The 7 Safety of Care measures analyzed include:
- Central Line-Associated Blood Stream Infection (ICU Only) (HAI-1a)
- Catheter Associated Urinary Tract Infection (ICU Only) (HAI-2a)
- Surgical Site Infection – Colon (HAI-3)
- Surgical Site Infection – Abdominal Hysterectomy (HAI-4)
- Methicillin Resistant Staph Infection (MRSA) (HAI-5)
- Clostridium Difficile (C.Diff) (HAI-6)
- Patient Safety Indicator Composite (PSI-90)
Also note that the FFY 2017 VBP Program takes a weighted average of the final scores for the two SSI measures when determining the Patient Outcomes domain score. This analysis shows the measures independently to provide hospitals with performance levels and rankings for each individual measure.
Patient Outcomes Measures:
For the 4 mortality and 1 complication rate measures, hospital performance and U.S. average performance are from the annual updates to the CMS Hospital Compare quality database from June 2011 (2nd quarter 2012) through June 2015 (2nd quarter 2015) where complete data are available. U.S. Top 10% performance levels are calculated based on hospital performance. Mortality rates are converted and shown as survival rates.

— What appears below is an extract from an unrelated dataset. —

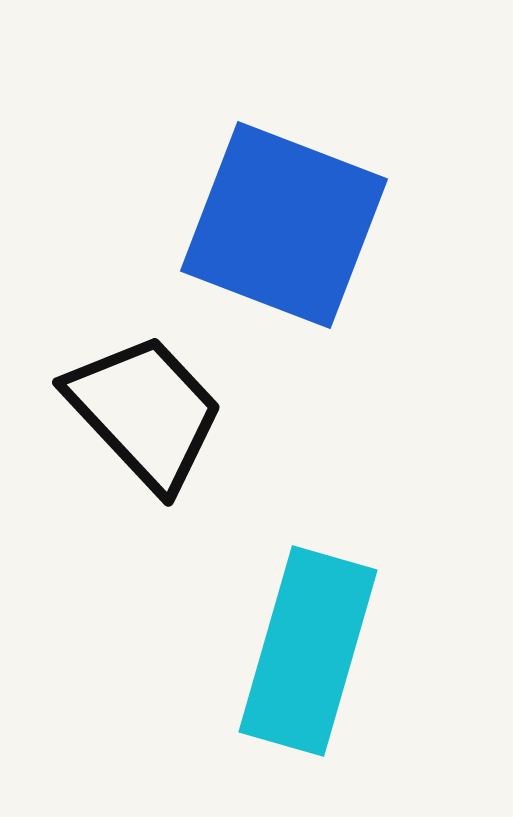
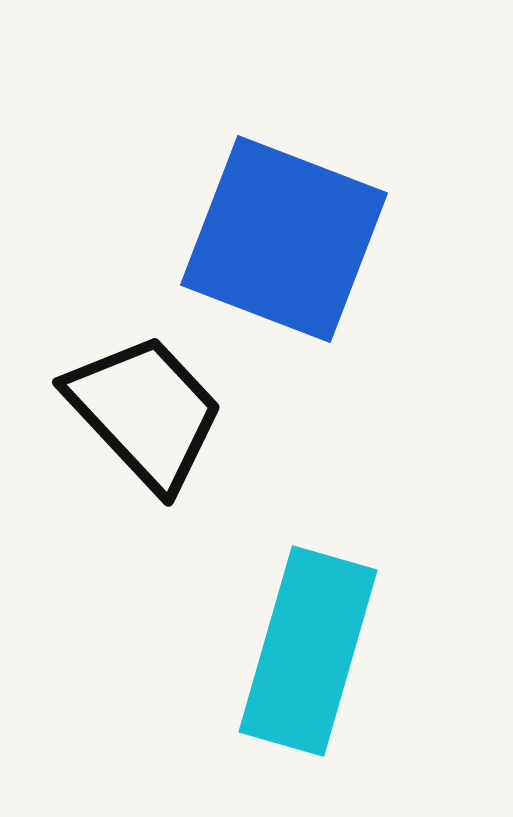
blue square: moved 14 px down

This is how CMS evaluates these measures under the VBP Program.
The measure collection dates for each measure are listed directly on the report.
The 5 Patient Outcomes measures analyzed include:
- AMI 30-Day Mortality Rate (MORT-30-AMI)
- HF 30-Day Mortality Rate (MORT-30-HF)
- PN 30-Day Mortality Rate (MORT-30-PN)
- COPD 30-Day Mortality Rate (MORT-30-COPD)
- Risk Standardized Complication Rate (RSCR) Following Elective Primary Total Hip Arthroplasty (THA) and Total Knee Arthroplasty (TKA) (COMP-HIP-KNEE)
Hospital performance and U.S. average performance for the Medicare hospital spending per patient (Medicare spending per beneficiary) measure are from five specific updates to the CMS Hospital Compare quality database: March 2012 (1st quarter 2012), December 2012 (4th quarter 2012), December 2013 (4th quarter 2013), September 2014 (3rd quarter 2014), and September 2015 (4th quarter 2015). The U.S. average is not available in the March 2012 dataset. The U.S. top 10% performance levels are calculated based on hospital performance. The measure collection dates related to this measure are listed directly on the report.